Peptide mass fingerprinting analysis of the modified MS thiol group of cysteine residues within the highly conserved RING I domain of recombinant human parkin exposed to SNOC. (Upper) Quadrupole time-of-flight (Q-TOF) results for RING I domain of recombinant parkin exposed to SNOC. Sequences containing modified cysteines. Carbamidomethyl (CAM) signifies modification by iodoacetamide alkylation to protect free cysteines before trypsin digestion. Cys-SNO indicates S-nitrosothiol formation; Cys-SO₂H or Cys-SO₃H indicates sulfinic or sulfonic acid derivatization, respectively. Previously, we had shown that nitrosylation can precede further oxidation to these derivatives (14). Five of the seven cysteine residues in the RING I domain underwent modification.
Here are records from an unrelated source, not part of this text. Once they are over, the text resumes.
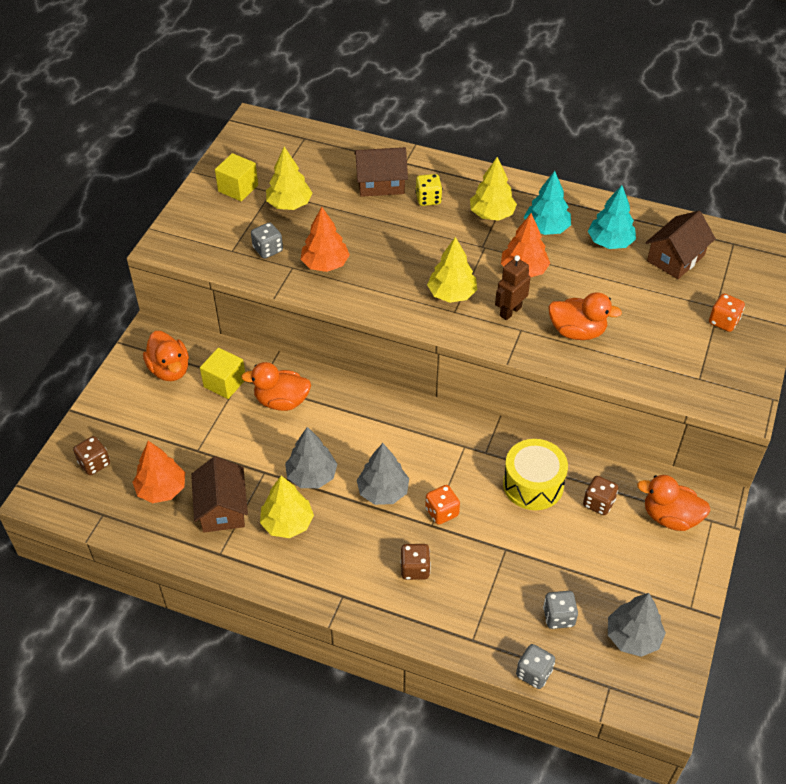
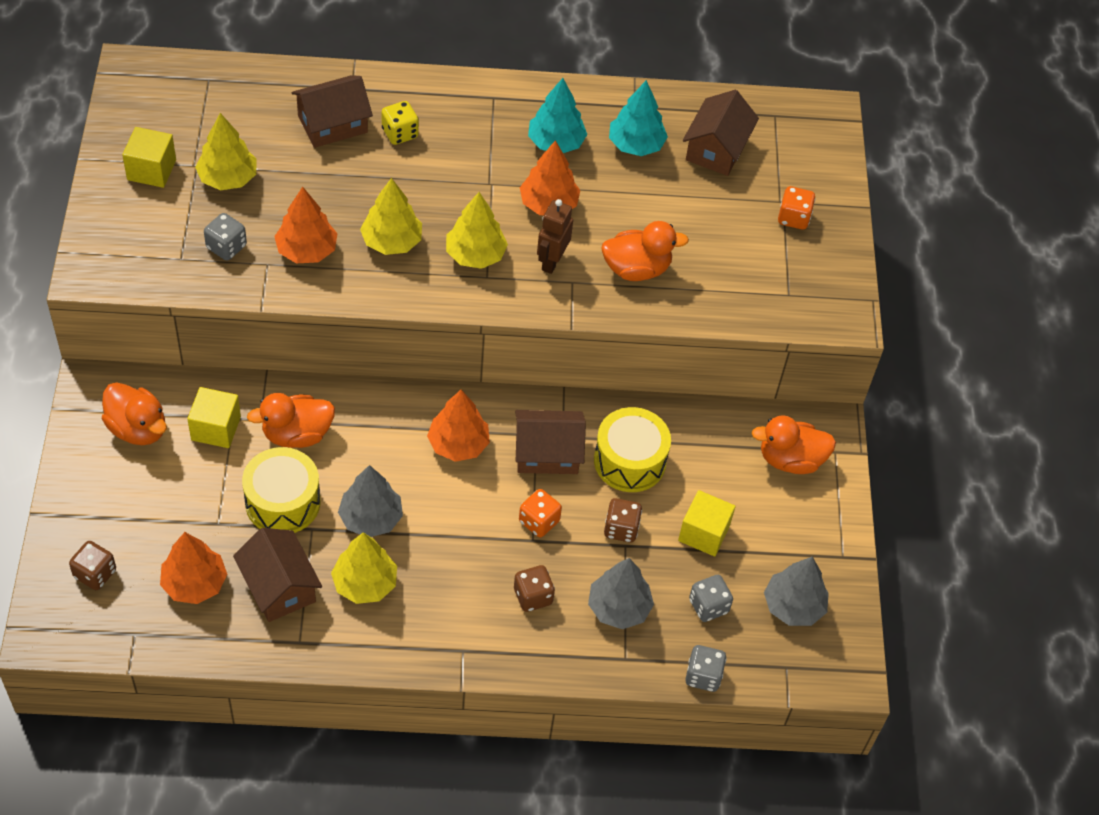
camera: 25 degrees left, 5 degrees up
grey tree [357,443,409,505] -> grey tree moved to [588,558,654,629]
yellow tree [470,157,517,221] -> yellow tree moved to [360,178,422,255]
brown dice [583,476,619,515] -> brown dice moved to [604,498,642,543]
none -> yellow drum [242,447,320,533]
none -> orange tree [427,390,490,462]
none -> brown house [515,410,586,474]
none -> yellow cube [678,490,736,556]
Single-letter abbreviations for the amino acid residues are as follows: A, Ala; C, Cys; D, Asp; E, Glu; F, Phe; G, Gly; H, His; I, Ile; K, Lys; L, Leu; M, Met; N, Asn; P, Pro; Q, Gln; R, Arg; S, Ser; T, Thr; V, Val; W, Trp; and Y, Tyr. (Lower) Schematic representation of parkin and sample mass spectra of parkin modifications in RING I domain (bars indicate tryptic fragments containing modified cysteine residues). Ubl, ubiquitin-like domain; IBR, in-between RING domain. For additional mass spectra results on the RING II and IBR domains, see Fig. 7 and Table 1.

Fig. 5.

Model of S-nitrosylation of parkin. Ribbon structure of a partial sequence of human parkin showing RING I domain (residues ²³⁷Thr to ²⁹¹Ala). α-Helix shown in red, β-sheet in cyan, cysteine residues in green, histidine in yellow, aspartate in red, and arginine in blue. ²⁴¹Cys and ²⁶⁰Cys match the nitrosylation consensus motif (13).